# Ipad a1397 dead.



## raidencmc (Feb 13, 2007)

This is my Moms Ipad and she said if you can fix it you can have it. 

The story I got is that during a power outage she let the battery die and ever since then it hasn't worked. She refused to take it to the apple store and the warranty ran out. She was at a verizon store and the guy told her he knew somebody that could fix it. They looked at it and felt the "screen" was broke. But she never acted upon it. He pointed out to her a spot he felt was were it was broken. She also mentioned that she thought the charger was bad. 
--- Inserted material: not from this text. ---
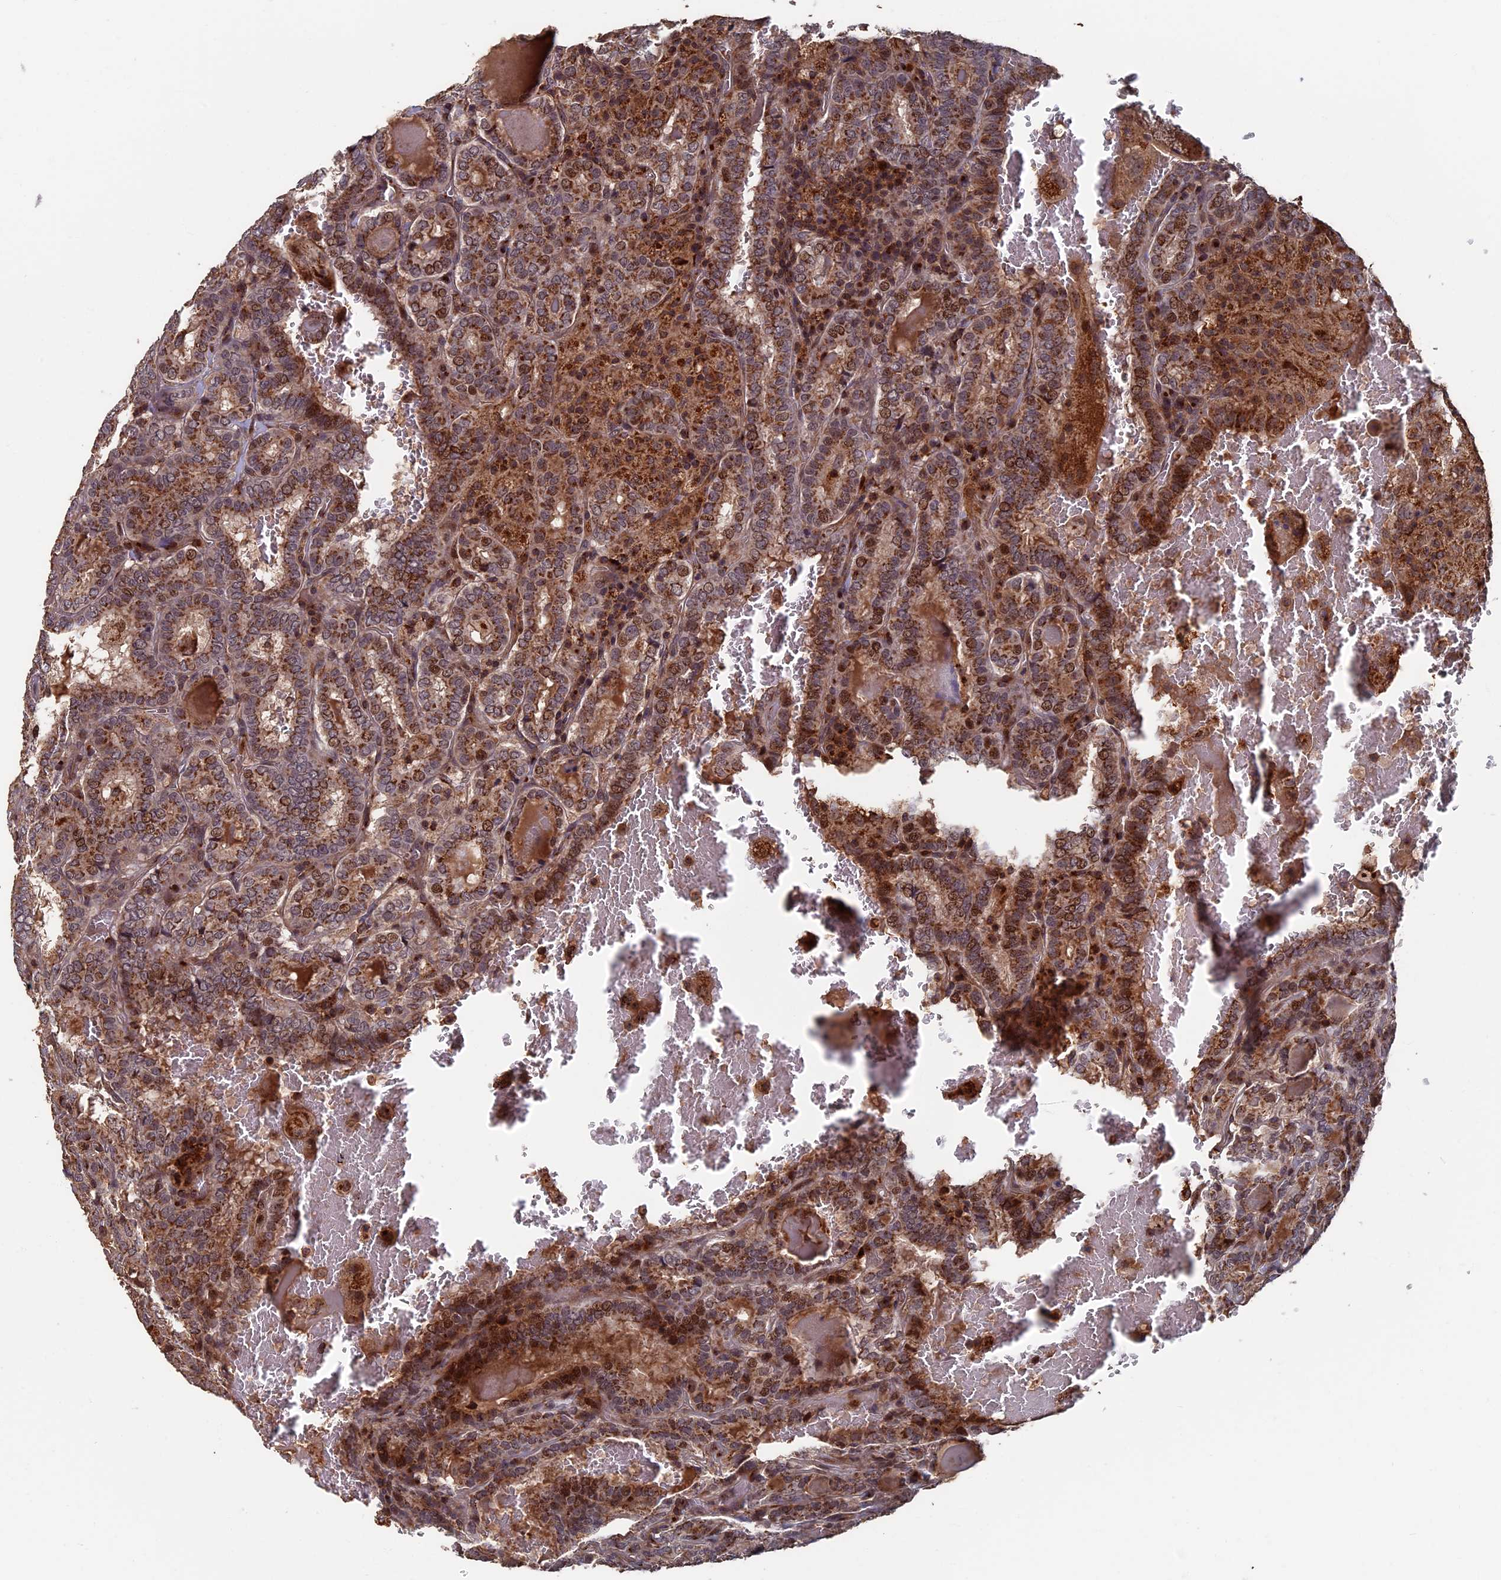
{"staining": {"intensity": "moderate", "quantity": ">75%", "location": "cytoplasmic/membranous,nuclear"}, "tissue": "thyroid cancer", "cell_type": "Tumor cells", "image_type": "cancer", "snomed": [{"axis": "morphology", "description": "Papillary adenocarcinoma, NOS"}, {"axis": "topography", "description": "Thyroid gland"}], "caption": "Protein staining of thyroid papillary adenocarcinoma tissue demonstrates moderate cytoplasmic/membranous and nuclear expression in approximately >75% of tumor cells.", "gene": "RASGRF1", "patient": {"sex": "female", "age": 72}}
So I get it and can't see any crack in the screen. I do observe a ding on it which to me says she dropped it. So I plugged it in to a good charger over night and the next morning it was still unresponsive. So I press and hold the home button and the top button and still nothing. The next thing I did was plug it into my pc with the usb cable hoping it will recognize it and still nothing. I then attempt... to remove the touch screen and break it. The display has no visible damage. I took the whole thing apart down to the battery and saw no visible problems. Also tested the battery and it was at 3.5 volts. There is a good chance that fixing this is beyond me but I would like to. I am not sure what my next step would be. How do I go about troubleshooting this?


----------



## joeten (Dec 4, 2008)

Hi you have an IPad 2 2011 so it's around 4 years old, it may not be worth spending money on but it's your choice. There are some things here which might help you troubleshoot iPad Troubleshooting & Repair Q&A (iPad Troubleshooting & Repair FAQ) @ EveryiPad.com


----------



## raidencmc (Feb 13, 2007)

Thanks for the reply. I know its not worth it based on age, but I look at it and keep saying you can do it. I think it is more of the challenge of fixing it that has me interested. I checked that site and as what I have seen searching the web, there is a lot of info on easy fixes, and more difficult replacement parts. But not a lot on how to determine what is defective.


----------



## joeten (Dec 4, 2008)

Hey, listen if you want to go for it, I won't discourage you, I gave you the link as it was at least a starting point and it showed you may have a route. It is not anything other than a starting point. Your options are limited and the age of what you're working with does not make things easy.


----------